▶ Task description:
Only lines holding "Lighting" are needed; copy each of them from the data below.

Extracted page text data
⁂

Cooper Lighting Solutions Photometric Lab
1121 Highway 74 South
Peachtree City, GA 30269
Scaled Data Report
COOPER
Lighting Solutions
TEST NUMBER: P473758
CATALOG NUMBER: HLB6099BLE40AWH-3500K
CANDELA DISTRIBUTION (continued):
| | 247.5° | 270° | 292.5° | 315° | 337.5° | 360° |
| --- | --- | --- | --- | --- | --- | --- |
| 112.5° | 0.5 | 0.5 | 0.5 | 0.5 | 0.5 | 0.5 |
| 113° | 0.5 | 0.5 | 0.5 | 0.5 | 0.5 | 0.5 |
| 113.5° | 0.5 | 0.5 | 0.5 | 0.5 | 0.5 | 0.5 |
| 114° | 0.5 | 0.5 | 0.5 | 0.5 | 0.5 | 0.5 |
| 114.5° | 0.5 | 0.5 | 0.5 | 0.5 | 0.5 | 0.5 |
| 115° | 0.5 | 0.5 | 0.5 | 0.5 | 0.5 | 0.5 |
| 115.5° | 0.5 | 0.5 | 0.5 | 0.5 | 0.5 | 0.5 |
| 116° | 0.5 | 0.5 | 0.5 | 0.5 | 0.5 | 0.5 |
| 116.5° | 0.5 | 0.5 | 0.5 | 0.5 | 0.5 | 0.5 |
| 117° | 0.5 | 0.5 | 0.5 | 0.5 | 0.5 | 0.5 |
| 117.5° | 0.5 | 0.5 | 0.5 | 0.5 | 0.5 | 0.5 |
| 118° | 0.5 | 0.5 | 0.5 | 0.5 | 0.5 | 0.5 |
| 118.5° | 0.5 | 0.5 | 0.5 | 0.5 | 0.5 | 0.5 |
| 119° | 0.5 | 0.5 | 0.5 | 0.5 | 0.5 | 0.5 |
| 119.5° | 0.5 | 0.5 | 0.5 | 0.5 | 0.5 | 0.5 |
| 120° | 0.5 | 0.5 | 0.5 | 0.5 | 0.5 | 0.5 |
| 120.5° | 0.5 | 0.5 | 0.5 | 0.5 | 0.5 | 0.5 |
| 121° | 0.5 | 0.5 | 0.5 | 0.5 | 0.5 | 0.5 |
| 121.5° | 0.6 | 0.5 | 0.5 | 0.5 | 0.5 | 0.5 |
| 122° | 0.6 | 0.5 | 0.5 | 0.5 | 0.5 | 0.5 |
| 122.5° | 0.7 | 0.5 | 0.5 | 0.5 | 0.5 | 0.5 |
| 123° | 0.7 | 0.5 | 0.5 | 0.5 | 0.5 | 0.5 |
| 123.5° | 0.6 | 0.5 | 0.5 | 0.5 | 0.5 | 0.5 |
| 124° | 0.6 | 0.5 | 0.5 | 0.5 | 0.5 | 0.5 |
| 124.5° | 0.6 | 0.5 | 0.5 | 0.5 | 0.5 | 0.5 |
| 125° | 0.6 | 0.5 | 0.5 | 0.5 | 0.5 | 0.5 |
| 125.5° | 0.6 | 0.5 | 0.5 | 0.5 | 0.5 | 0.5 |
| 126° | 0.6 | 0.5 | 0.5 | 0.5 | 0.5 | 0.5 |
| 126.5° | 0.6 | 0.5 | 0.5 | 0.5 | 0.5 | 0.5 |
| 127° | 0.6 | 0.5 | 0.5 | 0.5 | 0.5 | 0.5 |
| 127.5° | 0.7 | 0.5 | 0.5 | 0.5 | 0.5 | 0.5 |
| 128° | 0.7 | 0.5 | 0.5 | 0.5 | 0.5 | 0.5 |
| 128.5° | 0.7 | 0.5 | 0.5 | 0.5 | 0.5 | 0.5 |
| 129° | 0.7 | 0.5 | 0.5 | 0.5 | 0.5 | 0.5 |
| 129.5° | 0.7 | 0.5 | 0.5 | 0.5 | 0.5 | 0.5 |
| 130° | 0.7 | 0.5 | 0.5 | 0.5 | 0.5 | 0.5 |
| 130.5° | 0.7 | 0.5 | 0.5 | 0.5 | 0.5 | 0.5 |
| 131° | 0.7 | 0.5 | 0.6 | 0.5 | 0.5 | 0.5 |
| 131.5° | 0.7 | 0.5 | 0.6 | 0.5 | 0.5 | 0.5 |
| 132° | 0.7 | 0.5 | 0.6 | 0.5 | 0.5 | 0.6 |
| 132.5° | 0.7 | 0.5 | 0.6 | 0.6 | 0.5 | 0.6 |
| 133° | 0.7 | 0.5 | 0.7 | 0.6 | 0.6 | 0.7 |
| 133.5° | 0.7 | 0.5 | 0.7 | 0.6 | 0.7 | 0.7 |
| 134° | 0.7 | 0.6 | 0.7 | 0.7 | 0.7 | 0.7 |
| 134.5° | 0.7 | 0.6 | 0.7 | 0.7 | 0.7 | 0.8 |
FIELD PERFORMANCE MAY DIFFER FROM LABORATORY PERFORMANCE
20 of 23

⁂

▶ Answer area:
Cooper Lighting Solutions Photometric Lab
Lighting Solutions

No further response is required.